Although there are reports that β-adrenoceptor antagonists (beta-blockers) and diuretics can affect glycaemic control in people with diabetes mellitus, there is no clear information on how blood glucose concentrations may change and by how much. We report results from a systematic review to quantify the effects of these antihypertensive drugs on glycaemic control in adults with established diabetes.METHODS
We systematically reviewed the literature to identify randomized controlled trials in which glycaemic control was studied in adults with diabetes taking either beta-blockers or diuretics.
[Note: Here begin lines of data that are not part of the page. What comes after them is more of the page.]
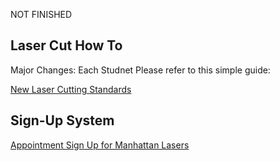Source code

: NOT FINISHED

## Laser Cut How To

Major Changes: Each Studnet
Please refer to this simple guide:

[New Laser Cutting Standards](https://nyinstituteoftechnology-my.sharepoint.com/:w:/g/personal/afinke05_nyit_edu/EX4u2Ko3dutDkSyIW3U_AI8BQ_WN4fxu0Q0tHVR-vxGqLw?e=y767EZ)

## Sign-Up System

[Appointment Sign Up for Manhattan Lasers](https://outlook.office365.com/owa/calendar/booking-LaserCuttingNYITManhattan@nyinstituteoftechnology.onmicrosoft.com/bookings/)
We combined data on HbA1c and fasting blood glucose using fixed effects meta-analysis.RESULTS
From 3864 papers retrieved, we found 10 studies of beta-blockers and 12 studies of diuretics to include in the meta-analysis. One study included both comparisons, totalling 21 included reports. Beta-blockers increased fasting blood glucose concentrations by 0.64 mmol l−1 (95% CI 0.24, 1.03) and diuretics by 0.77 mmol l−1 (95% CI 0.14, 1.39) compared with placebo. Effect sizes were largest in trials of non-selective beta-blockers (1.33, 95% CI 0.72, 1.95) and thiazide diuretics (1.69, 95% CI 0.60, 2.69). Beta-blockers increased HbA1c concentrations by 0.75% (95% CI 0.30, 1.20) and diuretics by 0.24% (95% CI −0.17, 0.65) compared with placebo. There was no significant difference in the number of hypoglycaemic events between beta-blockers and placebo in three trials.CONCLUSIONS
Randomized trials suggest that thiazide diuretics and non-selective beta-blockers increase fasting blood glucose and HbA1c concentrations in patients with diabetes by moderate amounts. These data will inform prescribing and monitoring of beta-blockers and diuretics in patients with diabetes.